Churrasquinho de Imigrante - Editorial

Por Carlos Borges

Desculpem a barbárica ironia do título. Mas o jeito como o nível das propostas republicanas com relação aos imigrantes indocumentados, às vezes é melhor fazer piada. Porque não podem mesmo ser levadas a sério.

O debate promovido pela rede de televisão CNN na última terça-feira, revelou ainda com mais intensidade, o altíssimo grau de crueldade e falta de bom senso que ronda os senhores e senhora que estão pretendendo dirigir o país mais rico e mais influente do mundo.

Amarrados de corda a uma “aparência de ideologia” que está se tornando religião fanática entre os republicanos ultraconservadores, os postulantes Rick Perry, Mitt Romney, Michelle Bachmann e Herman Cain desfilaram propostas no mínimo bizarras – para não dizer, algumas delas de inspiração nazista – para enfrentar a imigração ilegal.
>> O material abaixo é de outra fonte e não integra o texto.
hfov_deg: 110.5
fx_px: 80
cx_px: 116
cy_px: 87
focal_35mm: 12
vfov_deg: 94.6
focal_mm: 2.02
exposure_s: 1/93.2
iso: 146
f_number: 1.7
O “muro da vergonha” que vinha sendo erigido na fronteira entre México e Estados Unidos, passaria a ser uma prioridade para todos os candidatos. Michelle Bachmann garante que fará um “muro duplo”. Rick Perry investiria 30 bilhões de dólares nele. Romney, querendo parecer menos radical, “apenas” reforçaria o quadro atual, que já é dos mais degradantes.
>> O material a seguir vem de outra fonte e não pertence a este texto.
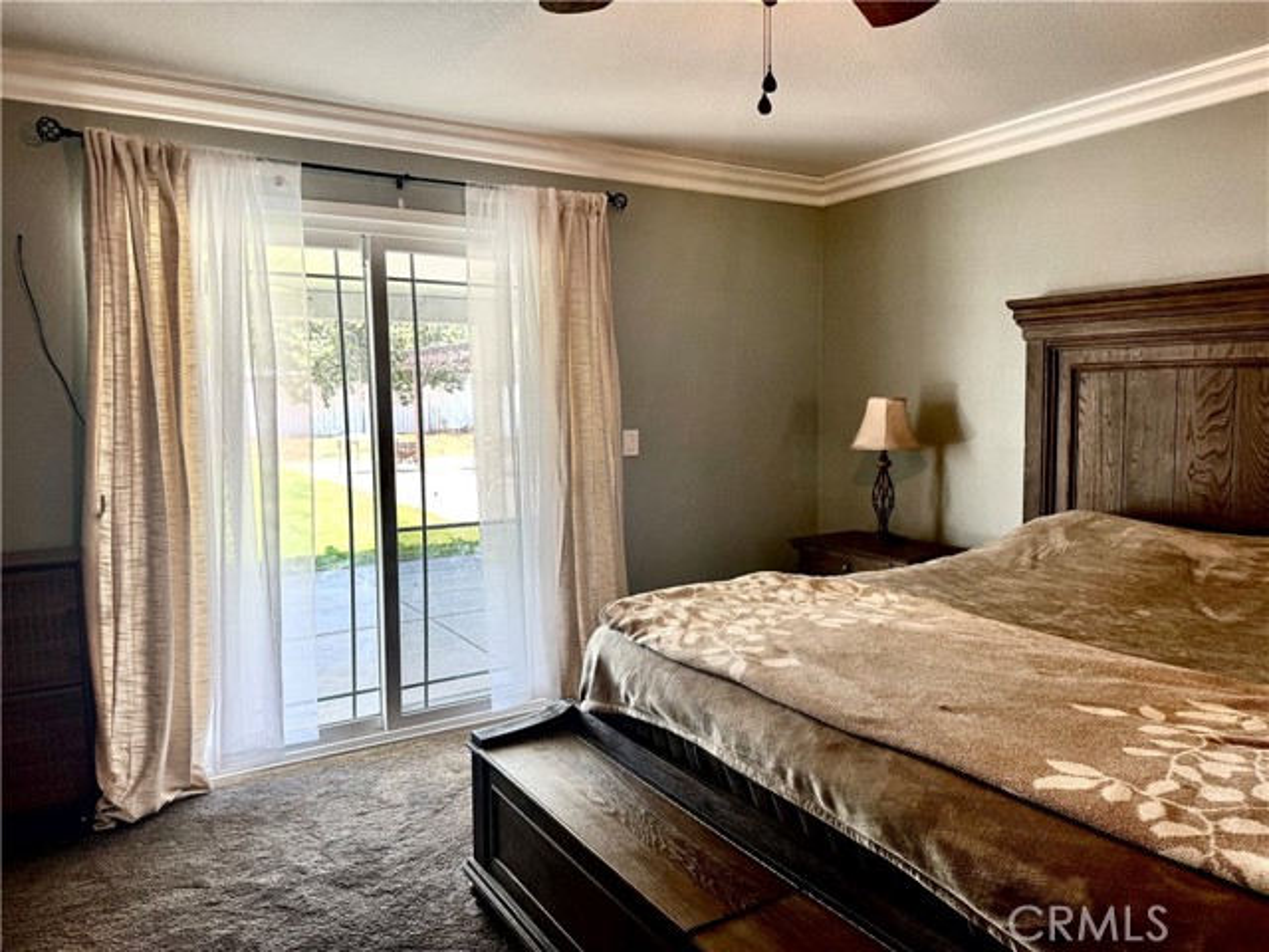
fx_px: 880
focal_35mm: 24
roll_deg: +0.4
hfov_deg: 71.6
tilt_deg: -6.0
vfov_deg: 56.8
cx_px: 634
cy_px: 476
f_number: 1.78
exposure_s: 1/120
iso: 100
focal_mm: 6.76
Mas a pérola da noite foi mesmo o “Obama da direita”. Herman Cain, que havia dado um entrevista anteriormente ao jornalista John King (da própria CNN) defendendo a colocação de uma cerca eletrificada no topo de um muro que separaria definitivamente o México, dos Estados Unidos.

No debate, Cain ao tentar “consertar” a infeliz declaração, ele piorou o quadro ao definer sua resposta como “uma piada”. O recado está mandado: para ele, a questão dos imigrantes ilegais se enquadra em dois extremos.
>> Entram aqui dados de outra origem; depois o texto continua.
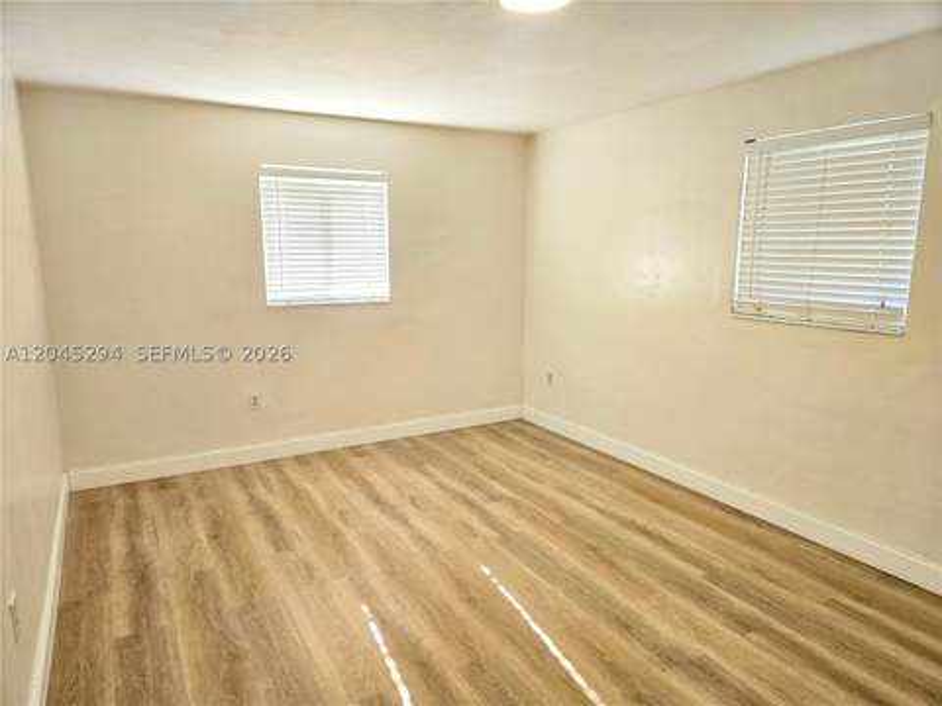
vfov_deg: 58.9
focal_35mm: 23
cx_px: 471
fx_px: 626
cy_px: 353
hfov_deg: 73.9
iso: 160
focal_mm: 5.4
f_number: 1.8
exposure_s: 1/120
Absoluta crueldade, propondo “eletrocutar” os eventuais transgressores, ou simplesmente fazer piada de uma trágica condição de milhões de famílias.

O delírio pelo poder, o vale-tudo eleitoral, repleto de mentiras, falsas promessas, frases de efeito, gestos teatrais e um enorme vazio de inteligência e dignididade, parece ser atualmente a única “cara” da política norte - americana.

Como uma criança mimada que, da noite para o dia, está tendo que enfrentar uma crise, os norte-americanos se deparam com uma das faces mais cruéis do capitalismo selvagem: a própria selvageria política, refletida na classe política, nos postulantes a presidente de um país que ainda dita as regras e molda os conceitos no planeta.

Os Estados Unidos que poderiam construir cercas eletrificadas para evitar a passage dos imigrantes ilegais, é a mesma nação que levou a farsa comunista à derrocada? O mesmo país que fez da queda do muro de Berlim um símbolo de um novo tempo para o mundo?

Os Estados Unidos que negam sistematicamente uma solução humana, digna e racional a 12 milhões de imigrantes indocumentados, é o mesmo país que fica policiando as nações que julga serem infratoras dos direitos humanos?

Houve um tempo em que nenhum político norte-americano, mesmo aquele de visão mais curta e retrograde, teria pelo menos vergonha em propor a “fritura em massa” de quem quer que seja.

Será mesmo que temos que encarar o fim da ideia de que a Democracia e o senso ético desta nação deram lugar a um ridículo “reality show” de políticos-vedetes que se preocupam apenas em alimentar o circo dos horrores de uma opinião pública manipulada pela imprensa-tabloide?

Assistir ao debate de terça-feira entre os postulantes à candidatura republicana na corrida para suceder Obama, me deixou a impressão cada vez mais clara que, se houver um mínimo de melhora que seja na economia do país, Obama será reeleito.

Sim, reeleito nem tanto pelos próprios méritos, porque Obama é, em muitos aspectos, uma proposta frustrada pela realidade de um convulsionado contexto mundial.

Mas reeleito pela absoluta idiotice e falta de bom senso, falta de conteúdo e legitimidade, dos que ambicionam seu lugar.

O Partido de Ronald Reagan, que, com sua extraordinária visão, libertou milhões de imigrantes ilegais, uparece mesmo ter se transformado em um circo patético de ideias esdrúxulas, propostas-impacto e nenhuma seriedade.

Ator por ator, pelo menos Obama não é canastrão. Mesmo sendo o presidente que, em 3 anos de mandato, deportou 400 mil ilegais, ainda é alguém que se distancia ao máximo da horrenda ideia de resolver o problema dos imigrantes através do hediondo espetáculo do “churrasquinho de ilegais”.